From: Nathaniel Smith
Subject: Re: [Monotone-devel] Freeze on Windows using ssh transport
Date: Tue, 20 Feb 2007 14:58:56 -0800
User-agent: Mutt/1.5.13 (2006-08-11)

On Wed, Feb 21, 2007 at 07:03:23AM +1100, Daniel Carosone wrote:
> The ssh:// db access method is really not meant for multiuser work;
> there's no support for multiple concurrent 'clients' accessing the
> same server db in parallel, other than via netsync.  So multiple
> concurrent users will trip over db locking issues.
> 
> The first -- unlikely -- possibility is that you're tripping over this
> but in some odd way that isn't making the db locking error obvious.  I
> doubt that.
> 
> The second is that there appears to still be some cases where netsync
> gets wedged.  The usual workaround is to try either just pulling or
> pushing (rather than sync) or to change the selection set (by syncing
> just a subset of branches, or by committing some more local revs).  We
> thought we had killed the last of these some time ago, but we hit
> another instance during the summit, in that case with nearly-empty
> databases (ie, containing only a handful or revs).

A third possibility is that there are issues with the
talk-to-child-process code on windows, which is utterly nasty.  It
took ages and ages to get that code working at all, it's still
very difficult to understand, and there are still intermittent
failures in the test suite that no-one has managed to reliably
reproduce, where it just blocks forever waiting on the child
process... (our best guess so far is that it might have something to
do with windows having a broken buffering model for named pipes).

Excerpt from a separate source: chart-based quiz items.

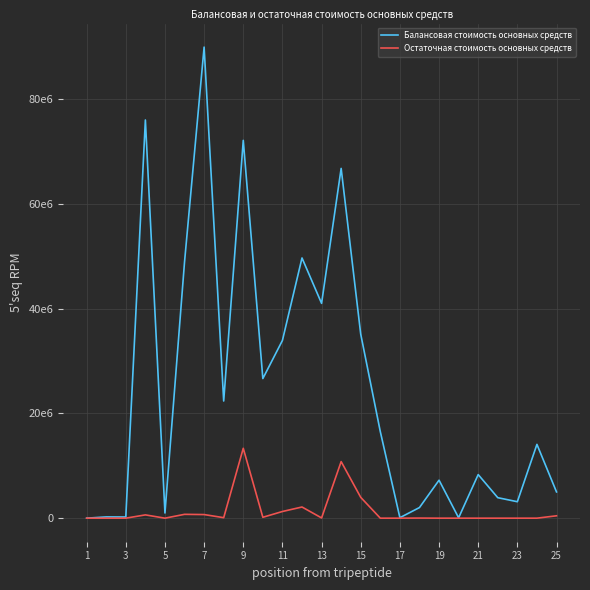

What are all the series names shown in the legend?

Балансовая стоимость основных средств, Остаточная стоимость основных средств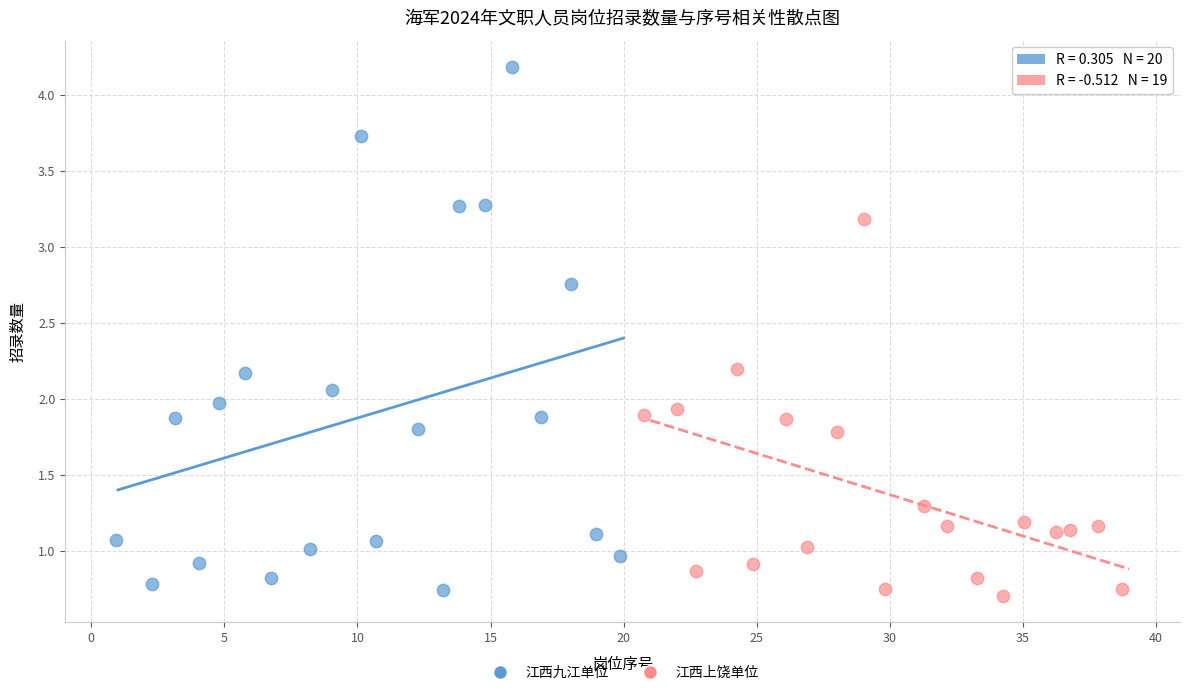

Which series reaches the minimum Y coordinate?

江西上饶单位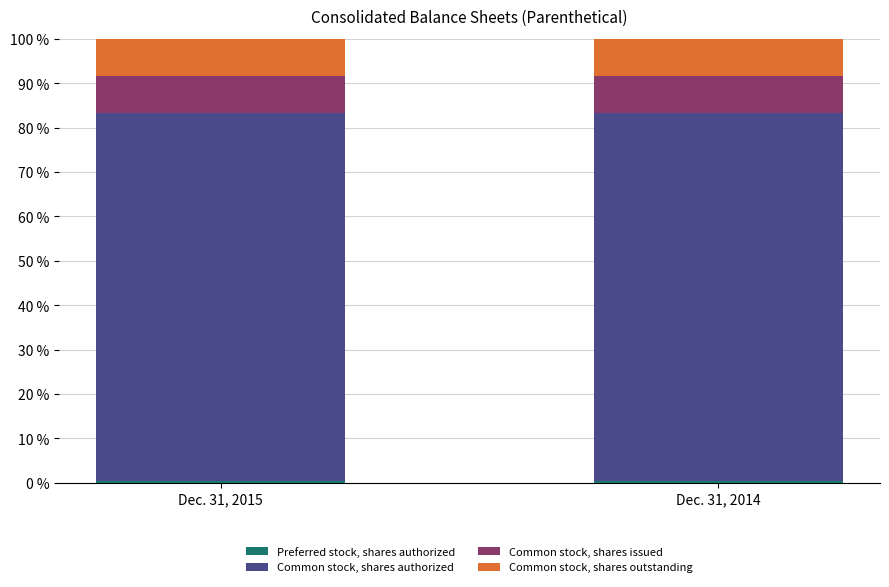

How many data points does each series have?

2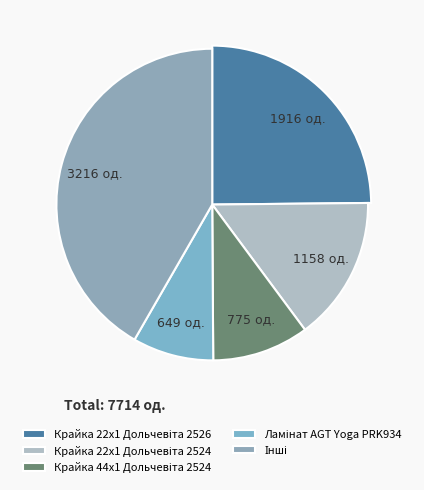

Is Ламінат Marco Polo Premium PRK922 the majority of the pie?

No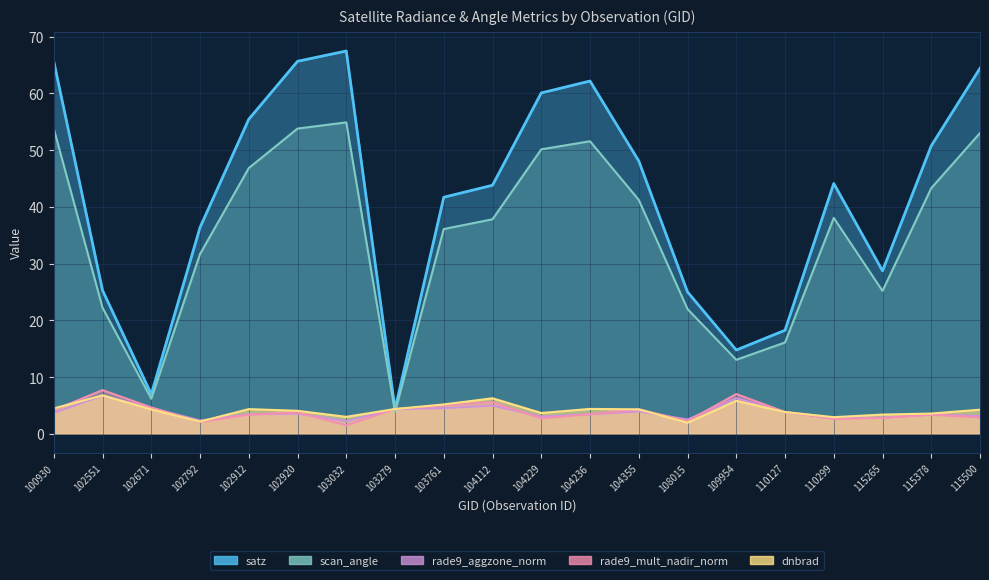

Which has a higher value, 102671 or 103032?

102671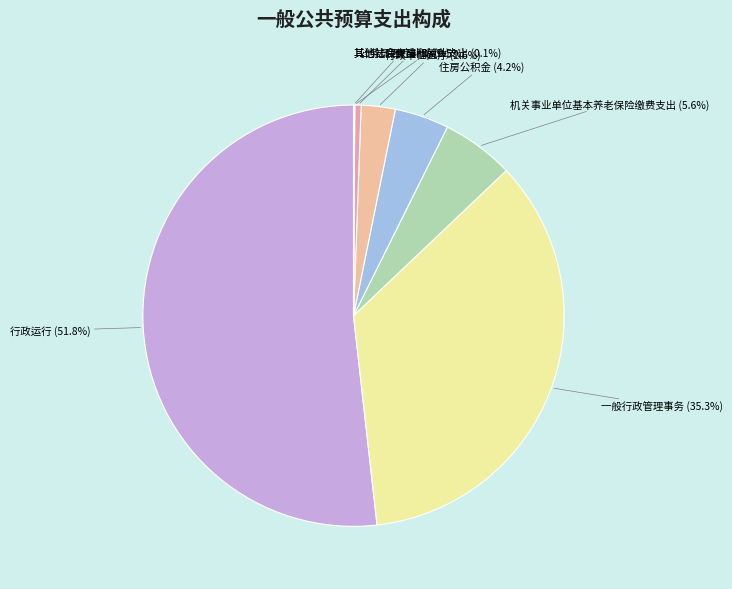

How much of the chart is everything except 一般行政管理事务?

64.7%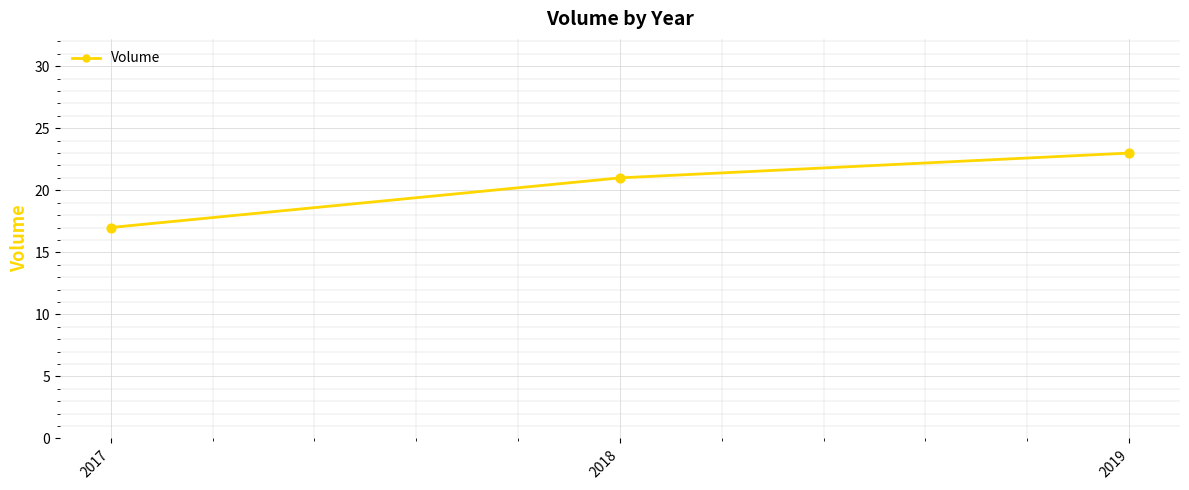

What is the change in value from 2018 to 2019?

+2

We were discussing a possible rewrite of this code just yesterday on
IRC:
  http://colabti.de/irclogger/irclogger_log/monotone?date=2007-02-18,Sun#l105
The trick is pretty straightforward: instead of using named pipes to
talk to the child, just create two sockets, bind one to a port on
localhost, and then connect to yourself over the loopback interface.
This is baroque, but if you do it right then you get a windows socket
handle that you can use as a child's stdin/stdout, and that you can
select() on.  On unix, of course, you can just call socketpair() to
get the same thing.  This would probably reduce the size of our child
process handling code by a factor of 4 and have less bizarre bugs
too...

-- Nathaniel

-- 
Damn the Solar System.  Bad light; planets too distant; pestered with
comets; feeble contrivance; could make a better one myself.